The first person Govindarajulu told about the abuse as an adult was her brother — because she was concerned that her nieces would encounter the same man who abused her.

“He confronted my abuser, who first denied it altogether and then admitted to touching me, but only ‘out of love,'” she said. The man denied ever having touched any other members of their family inappropriately, a claim Govindarajulu suspects is untrue.

"If it means we can move forward, I’ll do it over and over."

“When my brother and I told the rest of our family about his confession, there were several people who expressed sympathy but continued to invite him to family events and act as though nothing had changed,” she said. “That is the hardest part of speaking about abuse — people make you feel as though your truth doesn’t matter.”

When perpetrators are familiar to the child — as they are in a majority of cases in India and the world — the additional fear of bringing shame to the family or exposing their “dirty secret” to the public is often used to silence children.

When she and her brother first confronted the abuser, Govindarajulu’s cousin admitted that there had always been something strange about the way her husband showered Govindarajulu with gifts and attention when she was a child, even though she appeared to be physically repulsed by him.

Despite this, she asked Govindarajulu to cease her public campaign, as it brought shame to their family. After the first few reports that appeared in the Indian press, Govindarajulu has stopped using her abuser’s name. “It’s enough for now that anyone who knows our family knows who I’m talking about — and more importantly, he knows he’s under scrutiny.”
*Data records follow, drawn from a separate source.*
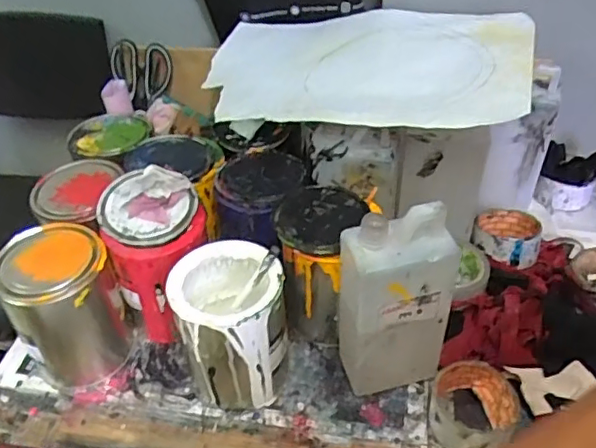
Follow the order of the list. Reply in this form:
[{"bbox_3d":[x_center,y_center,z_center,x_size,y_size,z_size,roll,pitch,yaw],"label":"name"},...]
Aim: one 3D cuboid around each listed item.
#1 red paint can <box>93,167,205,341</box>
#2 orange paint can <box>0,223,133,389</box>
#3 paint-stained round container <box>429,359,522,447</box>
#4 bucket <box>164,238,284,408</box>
[{"bbox_3d":[-0.154,0.032,0.654,0.108,0.166,0.121,-18,45,-18],"label":"red paint can"},{"bbox_3d":[-0.247,0.092,0.625,0.107,0.154,0.100,-25,47,-24],"label":"orange paint can"},{"bbox_3d":[0.173,0.183,0.571,0.083,0.046,0.095,16,45,18],"label":"paint-stained round container"},{"bbox_3d":[-0.066,0.107,0.601,0.104,0.151,0.105,-1,42,1],"label":"bucket"}]

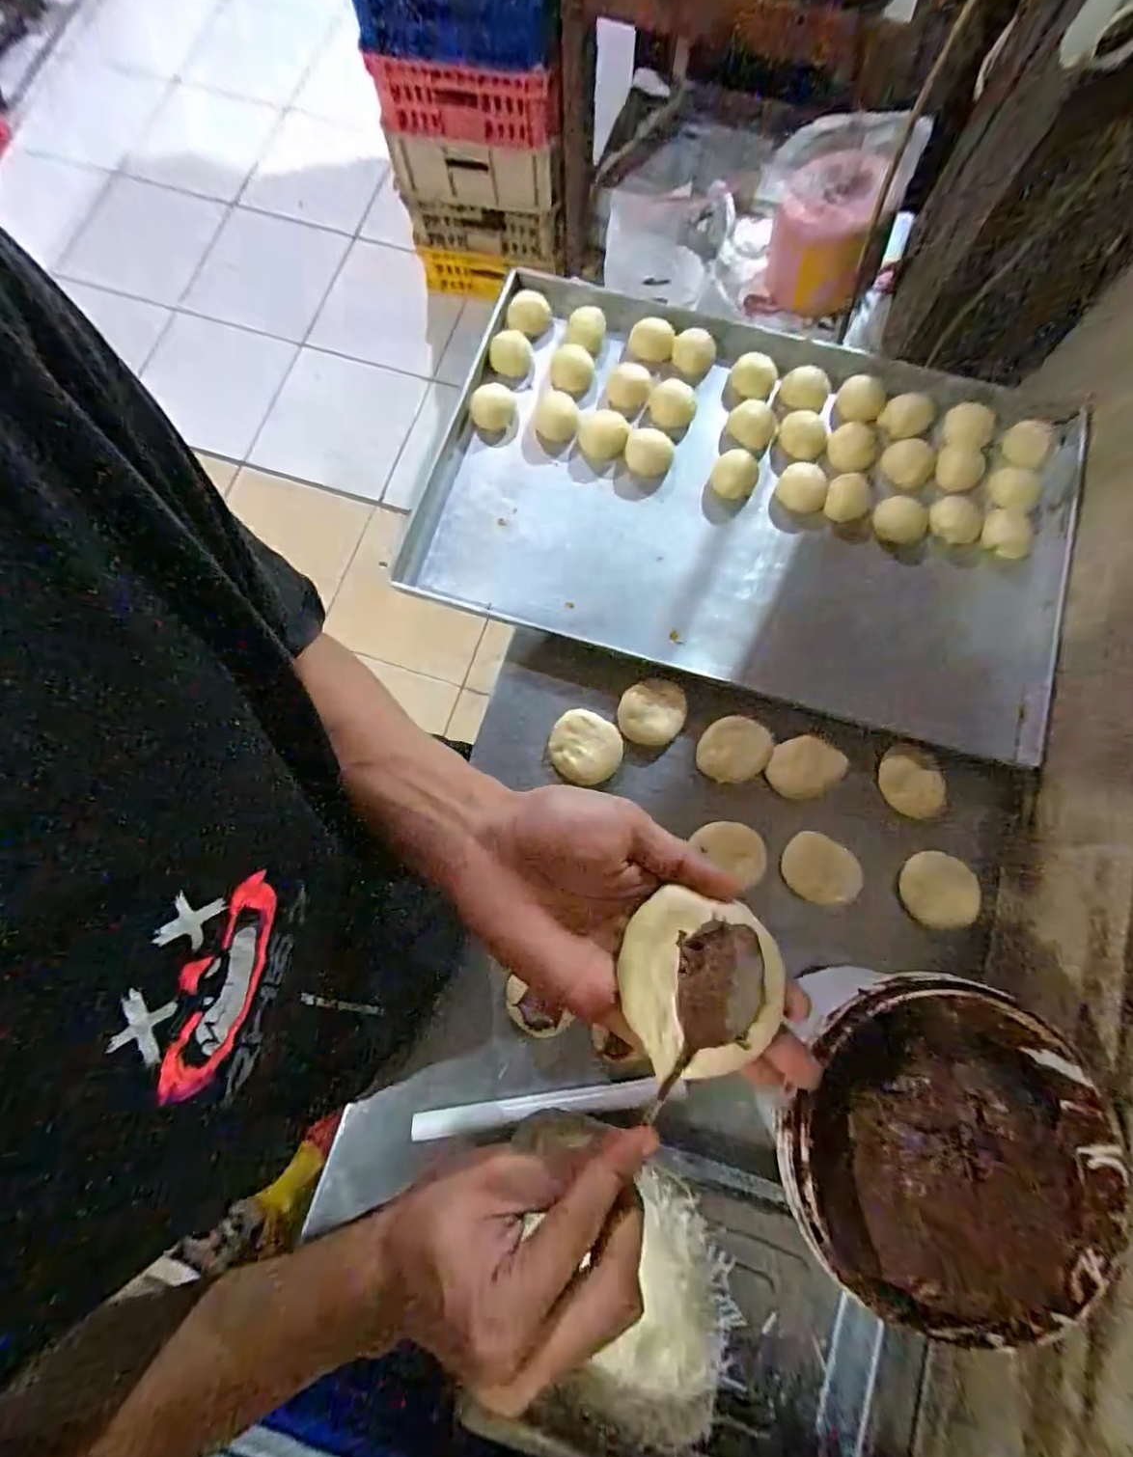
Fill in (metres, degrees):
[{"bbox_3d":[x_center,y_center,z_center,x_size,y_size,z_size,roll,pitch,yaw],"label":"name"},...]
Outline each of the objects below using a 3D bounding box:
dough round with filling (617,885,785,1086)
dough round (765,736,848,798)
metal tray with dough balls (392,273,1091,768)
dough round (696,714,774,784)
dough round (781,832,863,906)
[{"bbox_3d":[0.054,0.108,0.246,0.058,0.025,0.069,11,79,4],"label":"dough round with filling"},{"bbox_3d":[0.249,0.040,0.616,0.073,0.013,0.062,-39,80,-6],"label":"dough round"},{"bbox_3d":[0.202,-0.264,0.676,0.711,0.037,0.445,17,79,5],"label":"metal tray with dough balls"},{"bbox_3d":[0.178,0.023,0.619,0.079,0.014,0.064,-27,79,-4],"label":"dough round"},{"bbox_3d":[0.257,0.143,0.592,0.073,0.019,0.061,29,80,7],"label":"dough round"}]

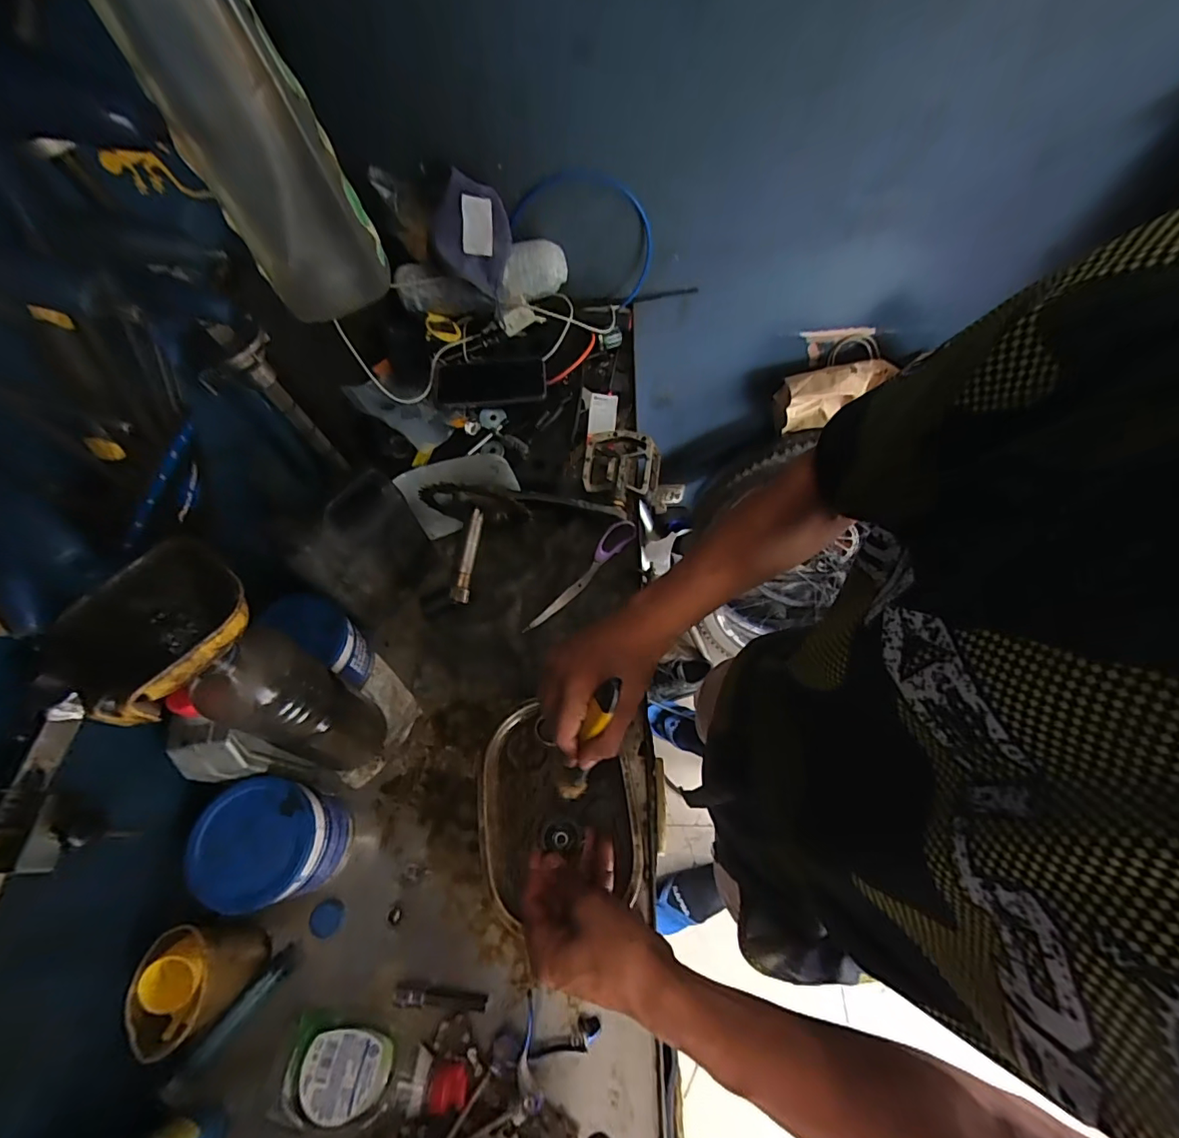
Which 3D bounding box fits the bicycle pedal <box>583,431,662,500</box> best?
[{"bbox_3d":[0.045,-0.144,0.691,0.103,0.026,0.098,8,63,6],"label":"bicycle pedal"}]

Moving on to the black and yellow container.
[{"bbox_3d":[-0.264,0.041,0.318,0.094,0.051,0.108,26,67,14],"label":"black and yellow container"}]

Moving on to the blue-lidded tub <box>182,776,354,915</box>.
[{"bbox_3d":[-0.293,0.259,0.479,0.096,0.107,0.099,-1,63,2],"label":"blue-lidded tub"}]

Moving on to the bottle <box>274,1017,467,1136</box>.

Over the years, Govindarajulu, who works as animal conservation specialist, and is an assistant professor at the University of Victoria, said her family’s response has improved — several cousins have cut ties with her abuser.

Despite the progress she has made, Govindarajulu said the scars of abuse that she experienced as a child have never completely healed. She takes time out to recover when home in Canada by hiking in nature, and surrounding herself “with love and my dogs.”

“I am financially independent now; I have a system of support that most victims, especially minors, don’t. It’s triggering for me to look back and recount the physical details of what was done to me. I still have trouble with intimacy,” she said.

“But if it means we can move forward, I’ll do it over and over.”